TASK DETAILS: Reproduce each of the following items verbatim, omitting the pictures from your output.

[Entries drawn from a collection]
------------------------

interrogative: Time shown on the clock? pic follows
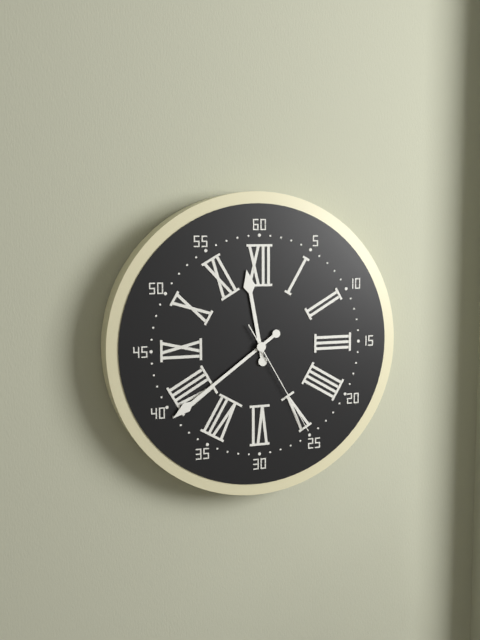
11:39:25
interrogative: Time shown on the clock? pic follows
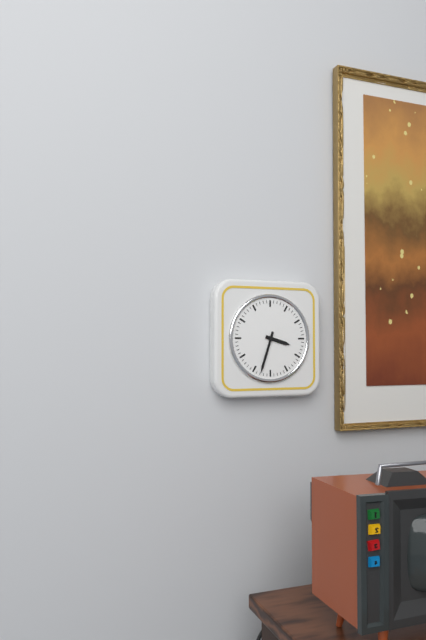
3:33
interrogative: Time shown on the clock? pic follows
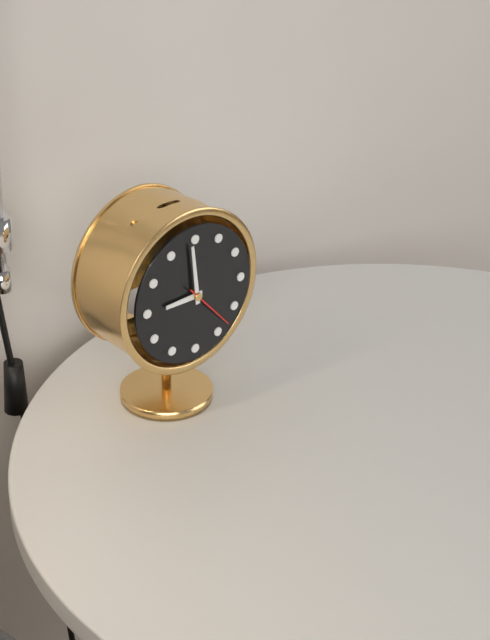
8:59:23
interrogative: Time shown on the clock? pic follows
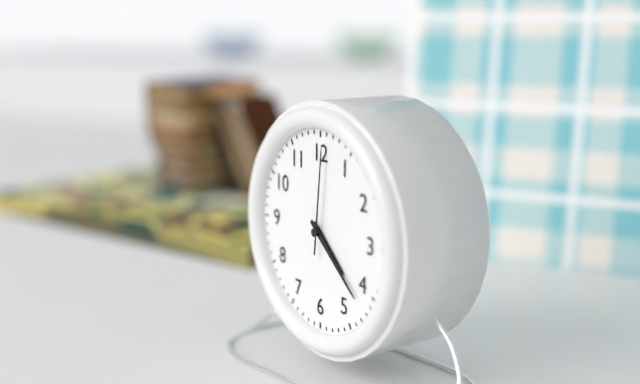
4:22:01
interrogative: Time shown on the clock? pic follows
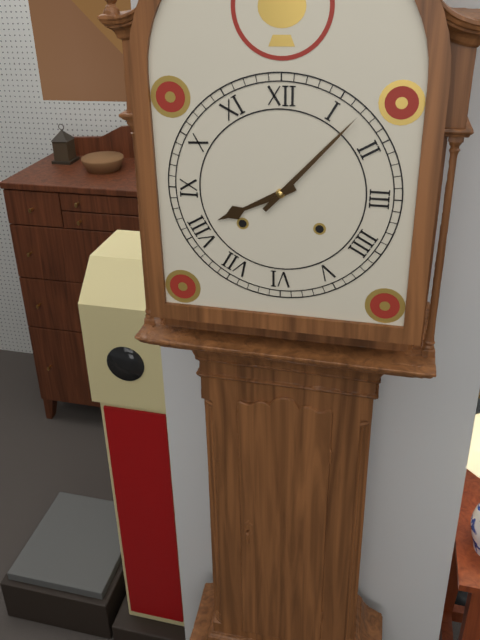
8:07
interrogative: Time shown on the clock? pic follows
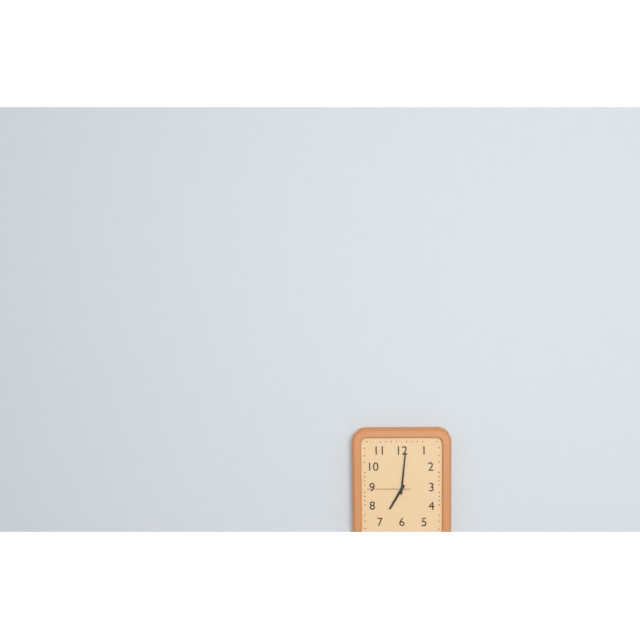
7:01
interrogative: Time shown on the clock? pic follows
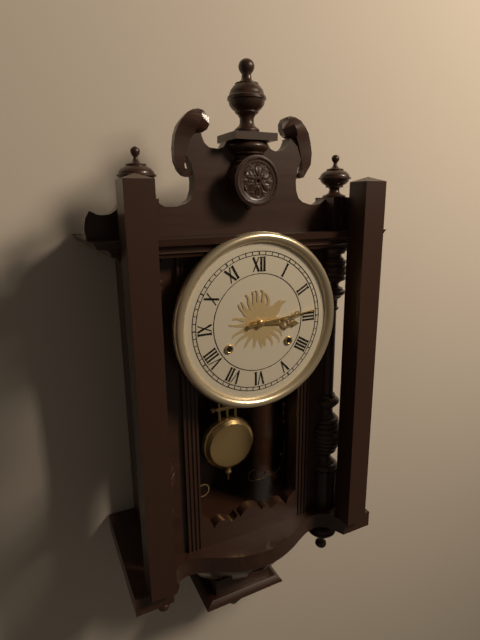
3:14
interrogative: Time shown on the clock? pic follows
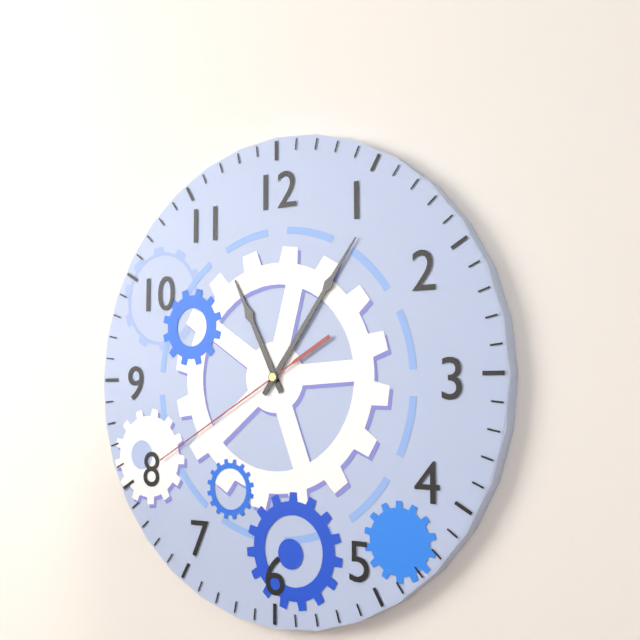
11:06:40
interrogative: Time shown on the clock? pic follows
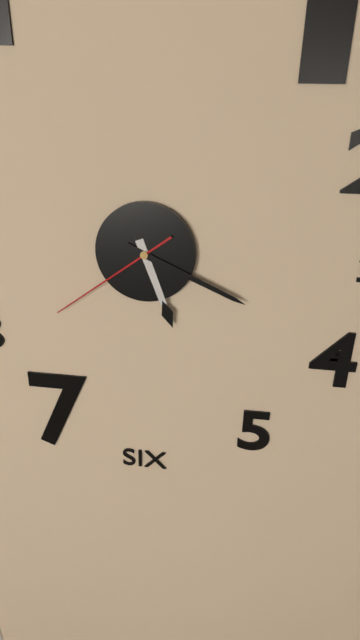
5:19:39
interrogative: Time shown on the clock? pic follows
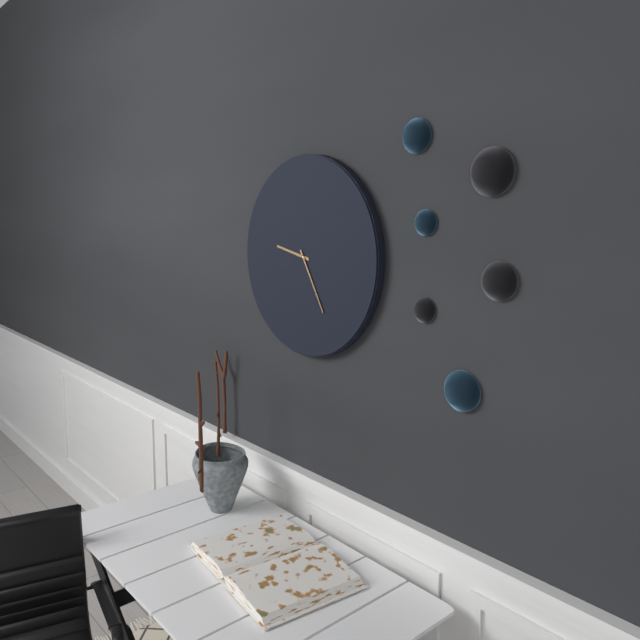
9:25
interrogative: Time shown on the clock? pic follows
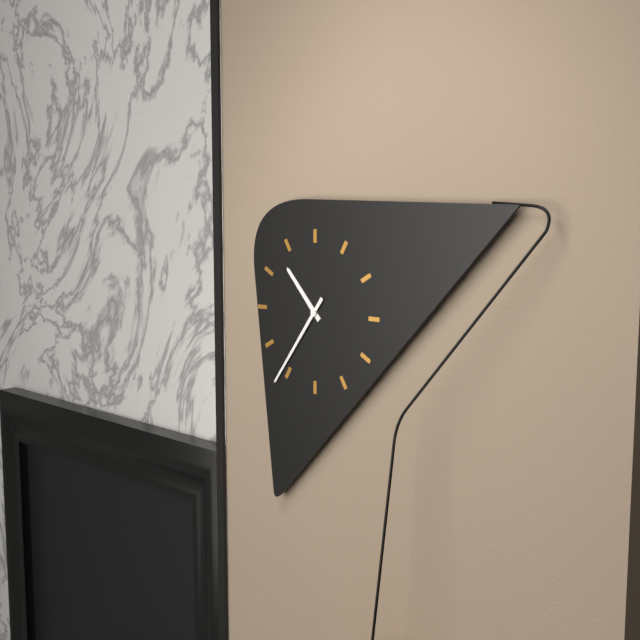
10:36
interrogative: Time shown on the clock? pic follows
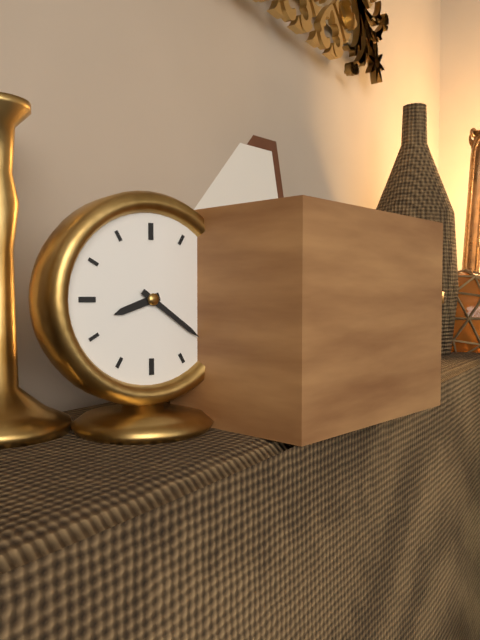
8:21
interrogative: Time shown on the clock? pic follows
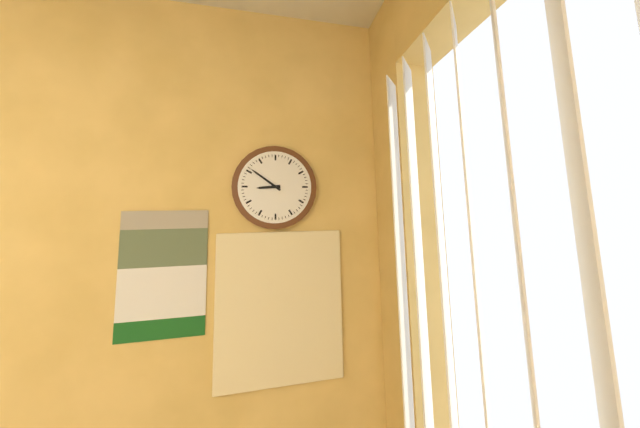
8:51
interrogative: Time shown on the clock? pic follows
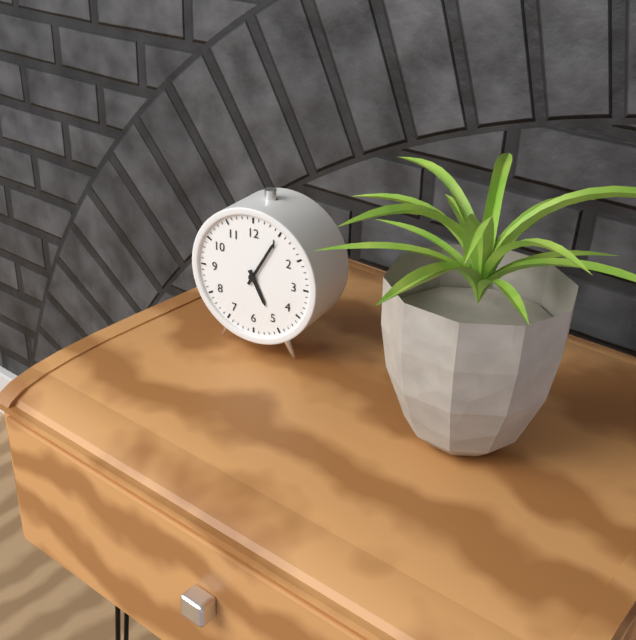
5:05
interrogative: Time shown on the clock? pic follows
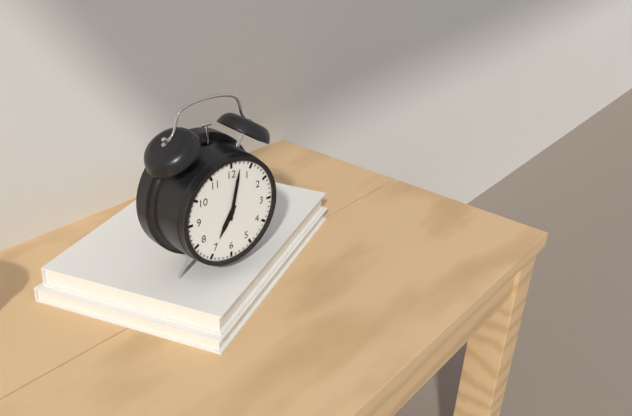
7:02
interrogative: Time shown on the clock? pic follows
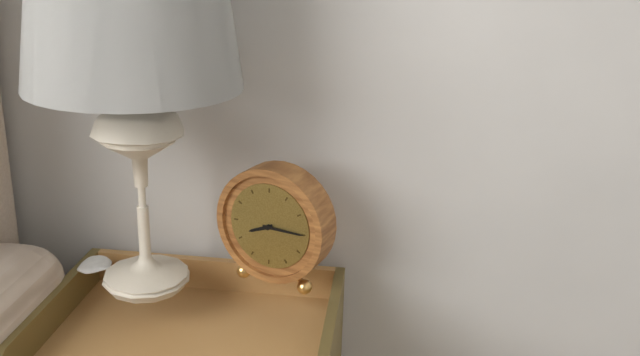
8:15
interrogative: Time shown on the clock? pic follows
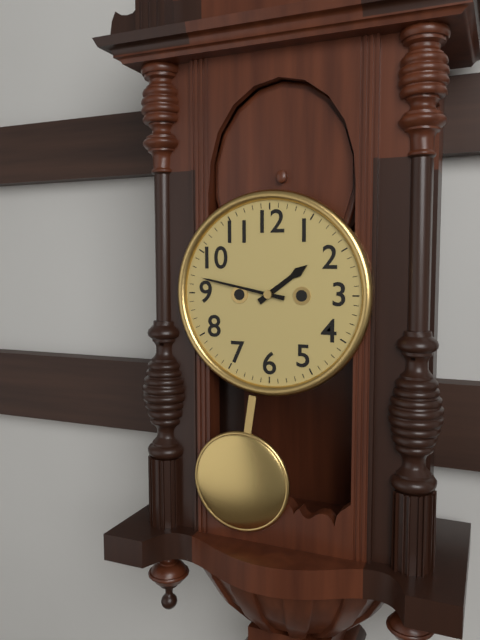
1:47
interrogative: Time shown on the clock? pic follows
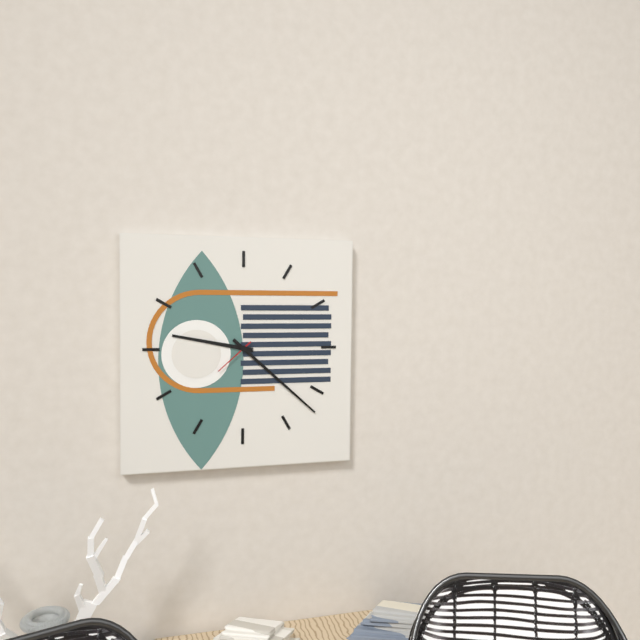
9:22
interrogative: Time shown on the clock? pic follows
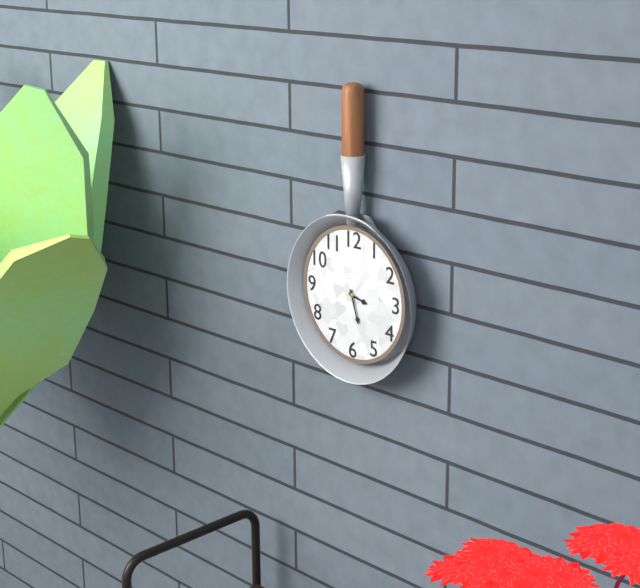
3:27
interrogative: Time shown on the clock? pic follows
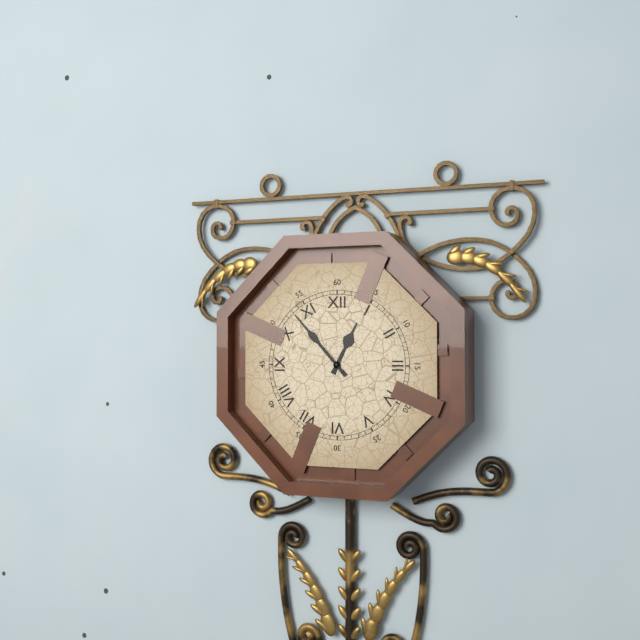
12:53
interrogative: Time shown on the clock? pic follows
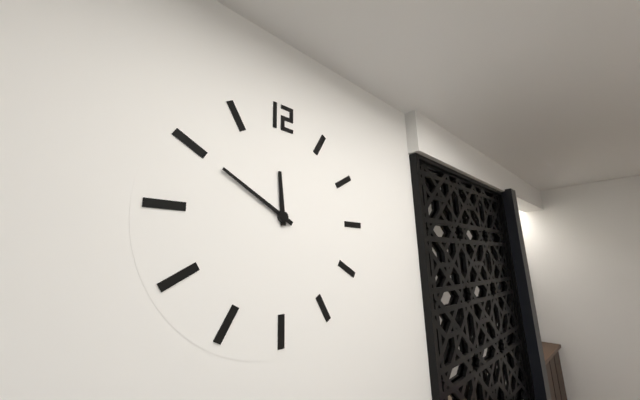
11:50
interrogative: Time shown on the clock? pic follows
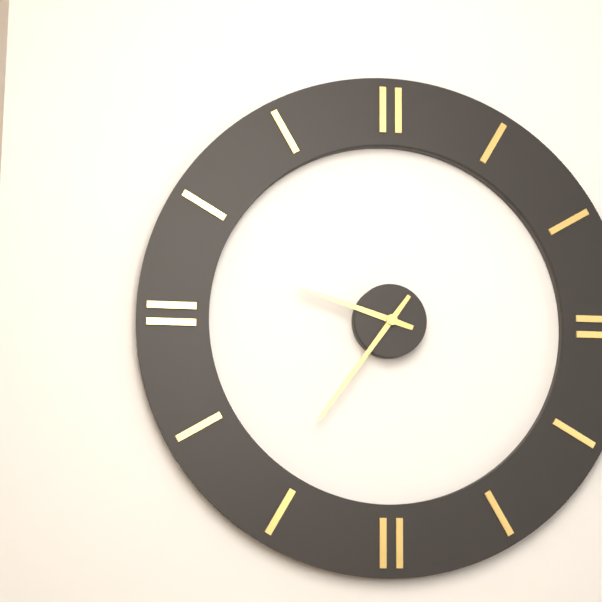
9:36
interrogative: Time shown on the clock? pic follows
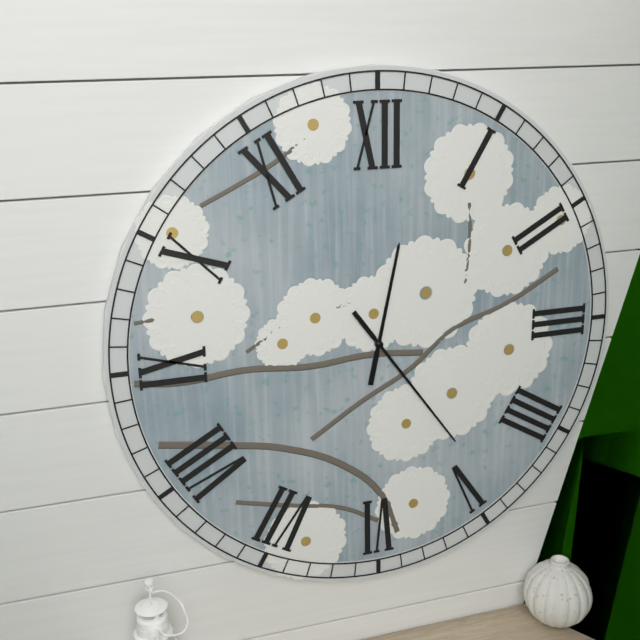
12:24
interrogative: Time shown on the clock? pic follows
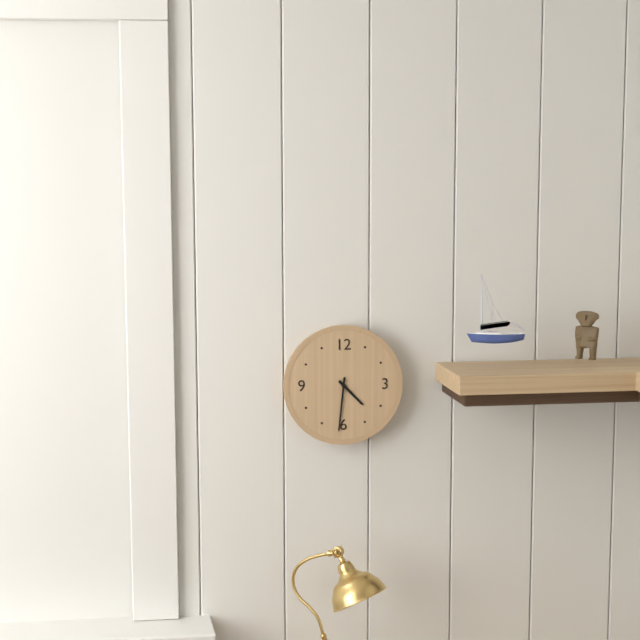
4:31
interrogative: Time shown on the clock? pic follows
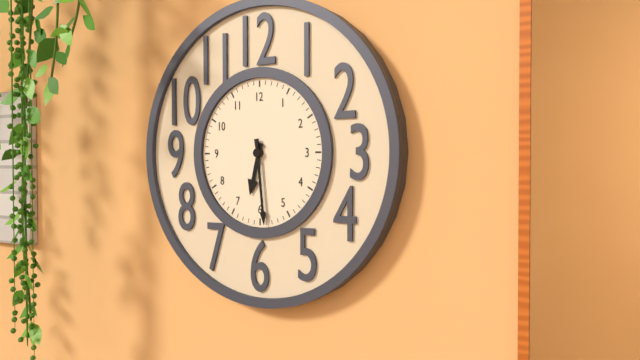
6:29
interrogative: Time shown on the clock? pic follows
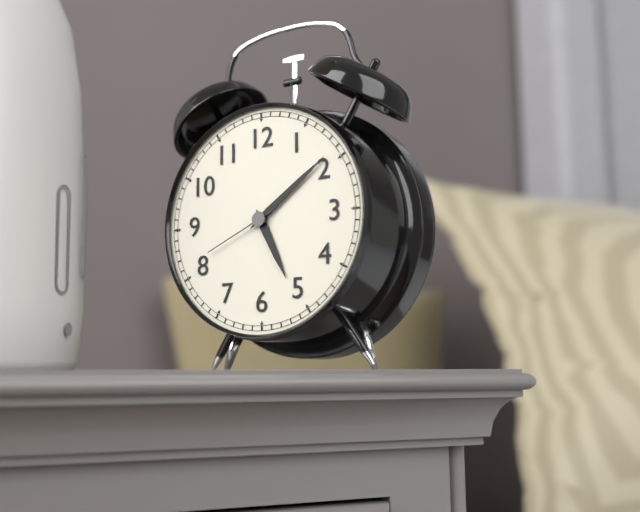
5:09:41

------------------------

EXPECTED ANSWER:
interrogative: Time shown on the clock? pic follows
11:39:25
interrogative: Time shown on the clock? pic follows
3:33
interrogative: Time shown on the clock? pic follows
8:59:23
interrogative: Time shown on the clock? pic follows
4:22:01
interrogative: Time shown on the clock? pic follows
8:07
interrogative: Time shown on the clock? pic follows
7:01
interrogative: Time shown on the clock? pic follows
3:14
interrogative: Time shown on the clock? pic follows
11:06:40
interrogative: Time shown on the clock? pic follows
5:19:39
interrogative: Time shown on the clock? pic follows
9:25
interrogative: Time shown on the clock? pic follows
10:36
interrogative: Time shown on the clock? pic follows
8:21
interrogative: Time shown on the clock? pic follows
8:51
interrogative: Time shown on the clock? pic follows
5:05
interrogative: Time shown on the clock? pic follows
7:02
interrogative: Time shown on the clock? pic follows
8:15
interrogative: Time shown on the clock? pic follows
1:47
interrogative: Time shown on the clock? pic follows
9:22
interrogative: Time shown on the clock? pic follows
3:27
interrogative: Time shown on the clock? pic follows
12:53
interrogative: Time shown on the clock? pic follows
11:50
interrogative: Time shown on the clock? pic follows
9:36
interrogative: Time shown on the clock? pic follows
12:24
interrogative: Time shown on the clock? pic follows
4:31
interrogative: Time shown on the clock? pic follows
6:29
interrogative: Time shown on the clock? pic follows
5:09:41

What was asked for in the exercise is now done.